ANDHRA PRADESH

Muharram integrates into local culture in Adilabad

Youngsters prostrating in front of the Moulali Sawari seeking blessings as part of Muharram near Chanda river on Wednesday.- PHOTO: S. HARPAL SINGH  

Nobody in Adilabad seems to remember when it was that the all important festival of Muharram, a State-funded event during the Nizam’s rule, got integrated into the local culture. The latest among the changes to have crept into the festivities is naming of the numerous Sawari Banglas as Hasan-Hussain Devasthanams though the Sawaris continue to bear Muslim names.

The Sawari, an oblong structure made of aesthetically slung pieces of cloth from a pole and carrying the sacred Panja carried by designated devotees, is the key element in Muharram and the place where the Sawari rests and worshipped during for the 10 day period used to be called Sawari bangla. During the Nizam's period, Sawari banglas were maintained by the government.

Over the years, Muharram has come to be associated with the fulfilment of wishes of the devotees who exhibit utmost religiosity while observing the rites. People believe that the Sawari, sometimes considered an image of god, blesses them especially with good health and conception.

For example, youngsters, both girls and boys were seen prostrating in front of the Moulali Sawari of Tatiguda which had come to Chanda river where its Panja was found. “The youths aspire good education among other things,” reveals Bompalli Tukaram, the Mujawar or priest of the Moulali Devasthanam.

Among the traditional Sawaris which continue to be a part of the festival are the Jalal Peer, Imam Khasim, Moglali, Mohammed Ali, Naale Hyder, Nabbi Sawari and Arabbi Sawari etc. The Jilla Sawari conceived when Adilabad was made a district in 1905 during the Nizam's government however, cannot be found now.
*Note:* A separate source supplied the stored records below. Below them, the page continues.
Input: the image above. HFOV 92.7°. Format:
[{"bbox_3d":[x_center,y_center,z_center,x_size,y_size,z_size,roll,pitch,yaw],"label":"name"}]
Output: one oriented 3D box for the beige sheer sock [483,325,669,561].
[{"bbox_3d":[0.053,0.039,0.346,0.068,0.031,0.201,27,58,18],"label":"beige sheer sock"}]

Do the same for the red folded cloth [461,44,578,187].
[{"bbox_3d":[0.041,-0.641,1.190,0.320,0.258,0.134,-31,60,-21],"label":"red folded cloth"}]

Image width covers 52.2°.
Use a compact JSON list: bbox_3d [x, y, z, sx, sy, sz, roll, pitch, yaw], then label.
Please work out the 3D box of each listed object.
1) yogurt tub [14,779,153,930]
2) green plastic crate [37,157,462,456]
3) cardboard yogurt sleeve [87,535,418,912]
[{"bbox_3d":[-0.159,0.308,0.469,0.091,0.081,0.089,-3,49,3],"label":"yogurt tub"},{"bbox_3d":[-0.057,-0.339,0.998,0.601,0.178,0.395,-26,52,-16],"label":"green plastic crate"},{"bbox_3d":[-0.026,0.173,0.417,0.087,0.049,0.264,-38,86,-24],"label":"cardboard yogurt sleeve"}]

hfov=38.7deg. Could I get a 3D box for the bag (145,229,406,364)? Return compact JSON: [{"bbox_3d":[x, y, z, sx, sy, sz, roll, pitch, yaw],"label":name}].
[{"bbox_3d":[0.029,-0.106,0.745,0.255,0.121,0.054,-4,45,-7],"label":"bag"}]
The Sawari is actually a form of the Taziya used by the Shia Muslims during Muharram. The Taziyas can still be found in the agency areas where the Gonds observe Muharram.

Muharram in Adilabad and its surrounding mandals also stands out for its special soulful tunes played on the dappu and shahnai. This music is held so sacred that it will not be played on any other occasion.





Numerous Sawari Banglas are named Hasan-Hussain Devasthanams, though the Sawaris continue to bear Muslim names.